According to a report from Seagate technology, businesses are currently wasting over two thirds of the data available to them.  

Seagate Technology has released, Rethink Data: Put More of Your Data to Work – From Edge to Cloud. 

The report – based on a survey of 1,500 global enterprise leaders, which was commissioned by Seagate and conducted by the research firm IDC – identifies today’s most pressing data management challenges, and solutions to them. It pinpoints the amount of data available to enterprises that goes unused: 68%.

“The report and the survey make clear that winning businesses must have strong mass data operations,” said Seagate CEO Dave Mosley. “The value that a company derives from data directly affects its success.” 
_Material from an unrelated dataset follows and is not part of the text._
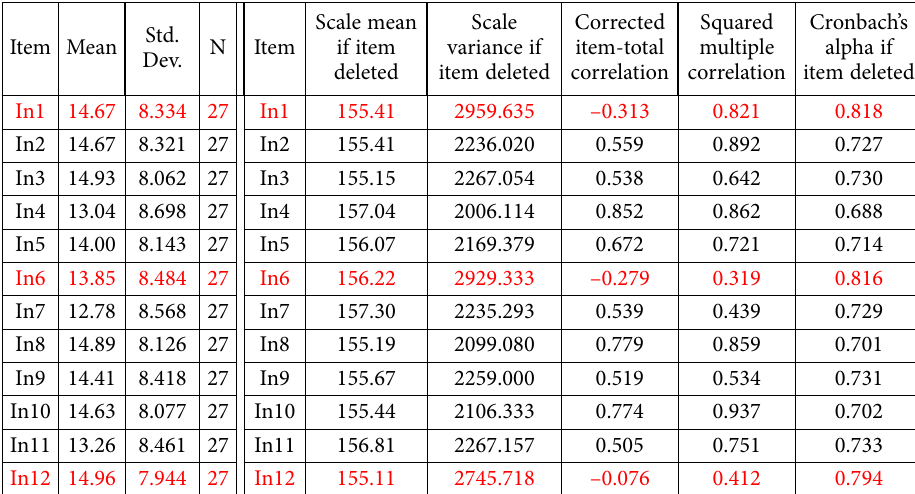
Table 2. SPSS  , Item Statistics and Item-Total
The most significant findings include: 

  • Data management is increasingly important as data proliferates. IDC projects that over the next two years enterprise data will grow at a 42.2% annual rate.
  • Only 32% of data available to enterprises is put to work. The remaining 68% is unleveraged.  
  • The top five barriers to putting data to work are: 1) making collected data usable, 2) managing the storage of collected data, 3) ensuring that needed data is collected, 4) ensuring the security of collected data, and 5) making the different silos of collected data available. 
  • Managing data in the multi-cloud and hybrid cloud are top data management challenges expected by businesses over the next two years. 
  • Two thirds of survey respondents report insufficient data security, making data security an essential element of any discussion of efficient data management. 

The report identifies the missing link of data management: data operations, or DataOps. IDC defines DataOps as, “the discipline connecting data creators with data consumers.”

While the majority of respondents say that DataOps is ‘very’ or ‘extremely’ important, only 10% of organisations report having implemented DataOps fully.

The survey demonstrated that, along with other data management solutions, DataOps leads to measurably better business outcomes. It boosts customer loyalty, revenue, profit, cost savings, plus results in other benefits. 

“The findings of this study illustrating that more than two-thirds of available data lies fallow in organisations may seem like disturbing news,” said Phil Goodwin, research director, IDC and principal analyst on the study.

“But in truth, it shows how much opportunity and potential organisations already have at their fingertips. Organisations that can harness the value of their data wherever it resides – core, cloud or edge – can generate significant competitive advantage in the marketplace.”